There are several logical flaws in this piece, so I’ll just pick my favorite ones.

1. Concerning your point about how making drugs illegal increases prices making the incentive stronger thereby undermining the original intent. The reason prices increase when drugs become illegal is because SUPPLY DECREASES while demand stays the same (a lesson I learned in econ 101 and has actually been surprisingly practical). So if anything, you’re arguing that the measures taken are effective, just not 100% effective.
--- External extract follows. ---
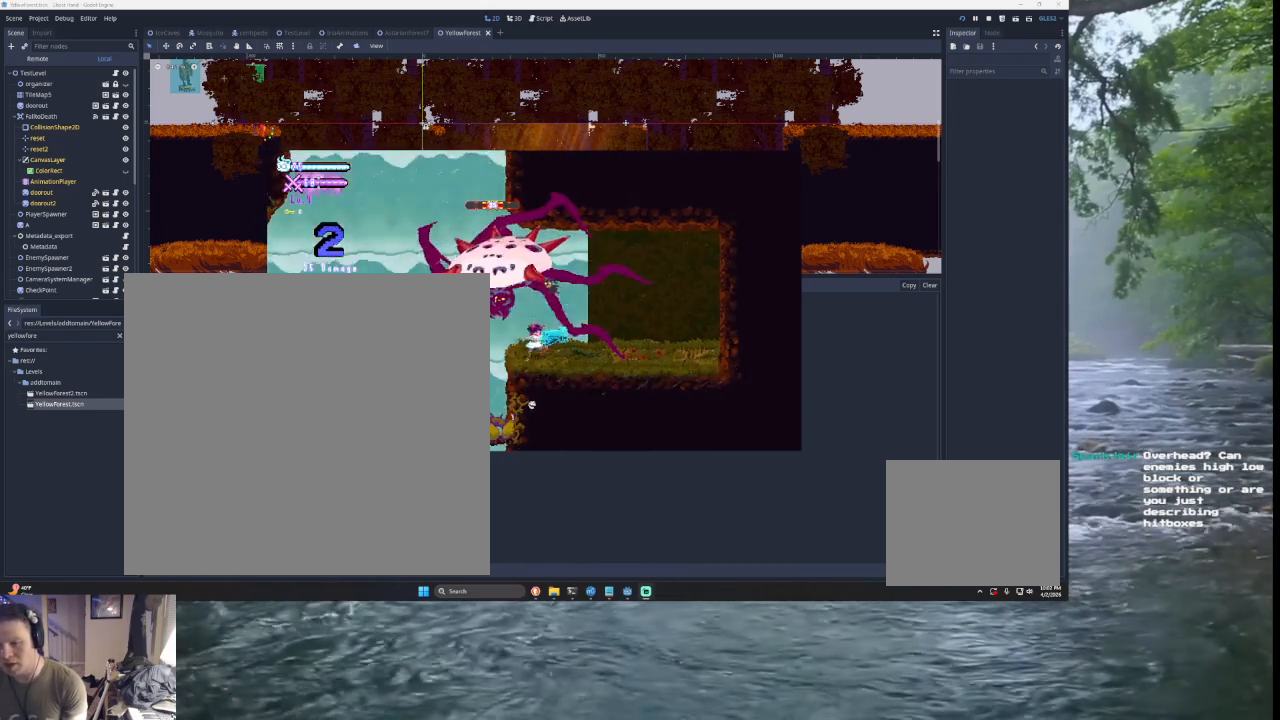
{"buttons": [], "left_stick": "up", "right_stick": "center", "events": [[133, "SQUARE", "up"]]}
2. It seems ridiculous to imply that something immoral shouldn’t be illegal simply because it would be impractical to enforce the law. I’m sure if you calculated the amount of money we spend trying to fight theft or murder it would also be astronomical and unsurprisingly ineffective. Yet, most would agree those activities should remain illegal. The argument of practicality should always be superseded by the argument of morality; one which, unfortunately, went completely unaddressed in this piece.

Finally, I would’ve much preferred an article that either got to the actually divisive part of this topic: the issue of whether abortion is murder or not, and if so, should this instance of murder be legal? The reason I get aggravated by pieces such as this is because it continues to address points which only those who already agreed with you to begin with would resonate with. Most people who believe that abortion should be illegal are so because they genuinely feel it is equivalent to murder (which is obviously immoral and should be illegal).

We continue to write and talk about things that have no bearing with the thoughts and reasoning of those who disagree with us, and so we become polarized and are unable to progress or reach common ground. I would’ve much preferred an essay that tried to touch on the actual root of disagreement rather than making a practical argument which has little to no bearing on what matters to those who disagree with you.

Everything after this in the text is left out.